(Collected data entries)
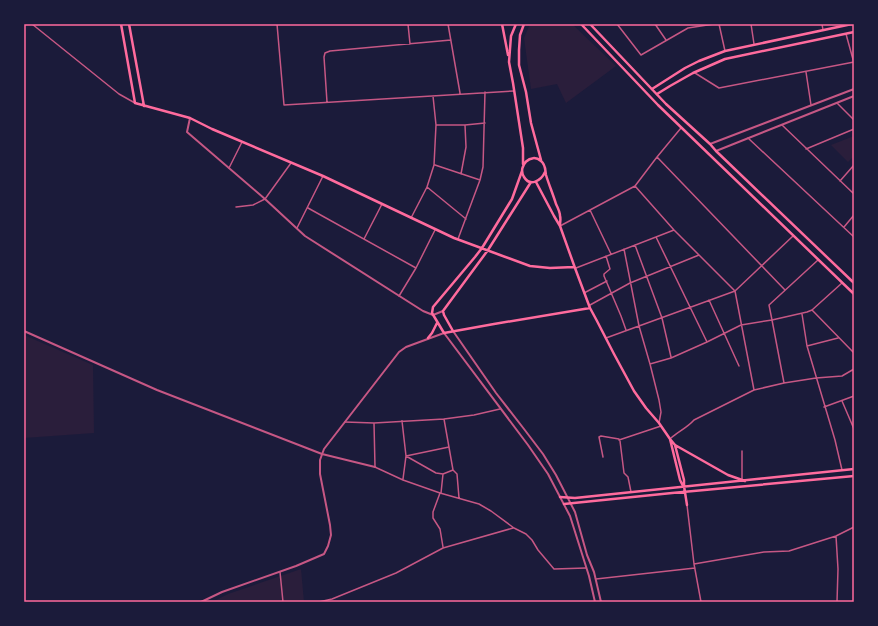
<svg xmlns="http://www.w3.org/2000/svg" width="878" height="626" font-family="'DM Sans',sans-serif">
	<style>
		.green { fill: #2a1e3b }
		.lines { fill: none; stroke-linecap: round; stroke-linejoin: round }
		.minor { stroke: #c65784; stroke-width: 1.5 }
		.tertiary { stroke: #c65784; stroke-width: 2 }
		.secondary { stroke: #ff6b9d; stroke-width: 2.5 }
		.primary { stroke: #ff6b9d; stroke-width: 2.5 }
		.neatline { fill: none; stroke: #ff6b9d; stroke-width: 1.5 }
	</style>
	<rect width="100%" height="100%" fill="#1b1b3a"/>
	<path class="green" d="M530,24H572L616,66L566,103L557,84L531,89L524,38Z
		M854,136V156L848,162L831,145Z
		M24,335L93,365L94,433L24,438Z
		M301,569L304,602H212L228,594Z"/>
	<g class="lines">
		<path class="minor" d="M32,24L119,94L135,103
			M277,24L284,105L514,91
			M408,24L410,44
			M448,24L460,93
			M617,24L641,55L688,28L714,24
			M655,24L666,40
			M719,24L725,51
			M751,24L754,44
			M822,24L823,30
			M846,34L854,63
			M806,72L811,105
			M695,73L719,88L854,62
			M327,102L324,57L325,53L330,51L451,40
			M837,103L854,120
			M437,125H465L485,123
			M782,125L854,194
			M748,138L854,237
			M806,149L854,129
			M657,157L785,290
			M435,165L480,180
			M229,168L242,142
			M461,174L466,147L465,125
			M840,181L854,165
			M635,186L674,230L735,291L754,390
			M427,187L466,219
			M236,207L253,205L265,199L291,163
			M308,208L416,268
			M590,210L611,254
			M411,218L427,187L434,165L436,125L433,96
			M560,226L635,186L657,157L681,128
			M844,227L854,215
			M297,228L323,176
			M656,237L707,342
			M364,239L382,204
			M458,239L480,180L483,167L485,92
			M635,245L662,318L671,357
			M624,249L639,326L650,364L659,400L661,412L659,423
			M606,256L610,269L604,274V276L621,316L626,330
			M576,268L674,230
			M584,293L607,281
			M399,296L416,268L435,230
			M709,300L739,366
			M590,305L630,283L699,255
			M812,310L854,353
			M802,314L807,346L835,440L842,470
			M606,338L735,291L793,236
			M807,346L838,338
			M650,364L671,358L707,342L741,325L772,320L807,312L812,310L842,283
			M784,383L772,320L769,305L818,260
			M842,401L854,429
			M824,407L854,396
			M402,421L406,456L403,479
			M345,422L374,423L444,419L474,415L500,409
			M374,423L375,467L377,468L403,480L440,493L479,504L491,511L514,528L526,534L532,540L538,550L554,569L586,568
			M671,438C678,432 688,427 694,420L754,390L784,383L816,378L842,376L854,369
			M619,440L661,426
			M742,451V479
			M406,456L436,473L443,474L453,470L444,419
			M406,456L449,447
			M603,457L599,437L601,436L619,439L620,441L624,473L628,477L631,492
			M453,470L457,474L459,498
			M440,493L433,512V518L440,529L443,547
			M441,493L443,474
			M687,505L694,564L701,602
			M836,536L838,569L837,602
			M694,564L764,552L789,551L836,536L854,527
			M280,572L283,602
			M596,579L695,568
			M319,602L332,599L396,573L443,548L513,528"/>
		<path class="tertiary" d="M190,118L187,132L265,199L305,236L423,311L433,315L443,311
			M710,144L854,89
			M716,151L854,96
			M24,331L157,390L322,454L375,467
			M453,331L496,393L524,429L543,454L556,475L575,512L587,555L594,572L601,602
			M201,602L222,592L296,566L324,554L328,546L331,535L330,525L320,474V460L324,449L399,352L406,347L444,333L528,445L548,474L570,516L589,576L595,602"/>
		<path class="secondary" d="M121,24L135,103L190,118L212,129L323,176L454,238L500,255L530,266L550,268L574,267
			M129,24L144,106
			M502,24L508,55
			M516,24L511,36L509,62L513,83L523,148V164
			M524,24L520,35L519,50V65L526,92L531,123L541,160
			M652,89L685,68L699,61L725,51L852,24
			M657,94L670,86L693,73L725,59L854,32
			M522,171L512,199L482,248L475,257L433,307L432,313L444,333L494,324L590,308
			M545,172C541,181 530,187 524,177C517,166 531,152 541,161C546,165 545,170 546,175C549,185 553,194 556,204C558,208 560,212 560,216C561,219 560,222 560,225
			M536,182L554,216L560,226L575,268L590,308L597,321L614,354L634,391L646,408L659,423L670,439L675,445L728,475L745,481
			M453,331L444,315L443,311L488,250L531,182
			M428,338L432,333L437,323
			M670,439L680,480L683,486
			M675,445L684,480V486L687,505
			M560,497L575,498L854,469
			M564,504L672,493L854,476"/>
		<path class="primary" d="M581,24L658,105L854,294
			M590,24L666,104L710,144L716,151L854,283"/>
	</g>
	<rect width="878" height="626" fill="none" stroke="#1b1b3a" stroke-width="50"/>
	<rect x="25" y="25" width="828" height="576" class="neatline"/>
</svg>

EXERCISE PROMPT> An exact retyping of each record, with no pictures, is the answer required.

YOUR SOLUTION>
<svg xmlns="http://www.w3.org/2000/svg" width="878" height="626" font-family="'DM Sans',sans-serif">
	<style>
		.green { fill: #2a1e3b }
		.lines { fill: none; stroke-linecap: round; stroke-linejoin: round }
		.minor { stroke: #c65784; stroke-width: 1.5 }
		.tertiary { stroke: #c65784; stroke-width: 2 }
		.secondary { stroke: #ff6b9d; stroke-width: 2.5 }
		.primary { stroke: #ff6b9d; stroke-width: 2.5 }
		.neatline { fill: none; stroke: #ff6b9d; stroke-width: 1.5 }
	</style>
	<rect width="100%" height="100%" fill="#1b1b3a"/>
	<path class="green" d="M530,24H572L616,66L566,103L557,84L531,89L524,38Z
		M854,136V156L848,162L831,145Z
		M24,335L93,365L94,433L24,438Z
		M301,569L304,602H212L228,594Z"/>
	<g class="lines">
		<path class="minor" d="M32,24L119,94L135,103
			M277,24L284,105L514,91
			M408,24L410,44
			M448,24L460,93
			M617,24L641,55L688,28L714,24
			M655,24L666,40
			M719,24L725,51
			M751,24L754,44
			M822,24L823,30
			M846,34L854,63
			M806,72L811,105
			M695,73L719,88L854,62
			M327,102L324,57L325,53L330,51L451,40
			M837,103L854,120
			M437,125H465L485,123
			M782,125L854,194
			M748,138L854,237
			M806,149L854,129
			M657,157L785,290
			M435,165L480,180
			M229,168L242,142
			M461,174L466,147L465,125
			M840,181L854,165
			M635,186L674,230L735,291L754,390
			M427,187L466,219
			M236,207L253,205L265,199L291,163
			M308,208L416,268
			M590,210L611,254
			M411,218L427,187L434,165L436,125L433,96
			M560,226L635,186L657,157L681,128
			M844,227L854,215
			M297,228L323,176
			M656,237L707,342
			M364,239L382,204
			M458,239L480,180L483,167L485,92
			M635,245L662,318L671,357
			M624,249L639,326L650,364L659,400L661,412L659,423
			M606,256L610,269L604,274V276L621,316L626,330
			M576,268L674,230
			M584,293L607,281
			M399,296L416,268L435,230
			M709,300L739,366
			M590,305L630,283L699,255
			M812,310L854,353
			M802,314L807,346L835,440L842,470
			M606,338L735,291L793,236
			M807,346L838,338
			M650,364L671,358L707,342L741,325L772,320L807,312L812,310L842,283
			M784,383L772,320L769,305L818,260
			M842,401L854,429
			M824,407L854,396
			M402,421L406,456L403,479
			M345,422L374,423L444,419L474,415L500,409
			M374,423L375,467L377,468L403,480L440,493L479,504L491,511L514,528L526,534L532,540L538,550L554,569L586,568
			M671,438C678,432 688,427 694,420L754,390L784,383L816,378L842,376L854,369
			M619,440L661,426
			M742,451V479
			M406,456L436,473L443,474L453,470L444,419
			M406,456L449,447
			M603,457L599,437L601,436L619,439L620,441L624,473L628,477L631,492
			M453,470L457,474L459,498
			M440,493L433,512V518L440,529L443,547
			M441,493L443,474
			M687,505L694,564L701,602
			M836,536L838,569L837,602
			M694,564L764,552L789,551L836,536L854,527
			M280,572L283,602
			M596,579L695,568
			M319,602L332,599L396,573L443,548L513,528"/>
		<path class="tertiary" d="M190,118L187,132L265,199L305,236L423,311L433,315L443,311
			M710,144L854,89
			M716,151L854,96
			M24,331L157,390L322,454L375,467
			M453,331L496,393L524,429L543,454L556,475L575,512L587,555L594,572L601,602
			M201,602L222,592L296,566L324,554L328,546L331,535L330,525L320,474V460L324,449L399,352L406,347L444,333L528,445L548,474L570,516L589,576L595,602"/>
		<path class="secondary" d="M121,24L135,103L190,118L212,129L323,176L454,238L500,255L530,266L550,268L574,267
			M129,24L144,106
			M502,24L508,55
			M516,24L511,36L509,62L513,83L523,148V164
			M524,24L520,35L519,50V65L526,92L531,123L541,160
			M652,89L685,68L699,61L725,51L852,24
			M657,94L670,86L693,73L725,59L854,32
			M522,171L512,199L482,248L475,257L433,307L432,313L444,333L494,324L590,308
			M545,172C541,181 530,187 524,177C517,166 531,152 541,161C546,165 545,170 546,175C549,185 553,194 556,204C558,208 560,212 560,216C561,219 560,222 560,225
			M536,182L554,216L560,226L575,268L590,308L597,321L614,354L634,391L646,408L659,423L670,439L675,445L728,475L745,481
			M453,331L444,315L443,311L488,250L531,182
			M428,338L432,333L437,323
			M670,439L680,480L683,486
			M675,445L684,480V486L687,505
			M560,497L575,498L854,469
			M564,504L672,493L854,476"/>
		<path class="primary" d="M581,24L658,105L854,294
			M590,24L666,104L710,144L716,151L854,283"/>
	</g>
	<rect width="878" height="626" fill="none" stroke="#1b1b3a" stroke-width="50"/>
	<rect x="25" y="25" width="828" height="576" class="neatline"/>
</svg>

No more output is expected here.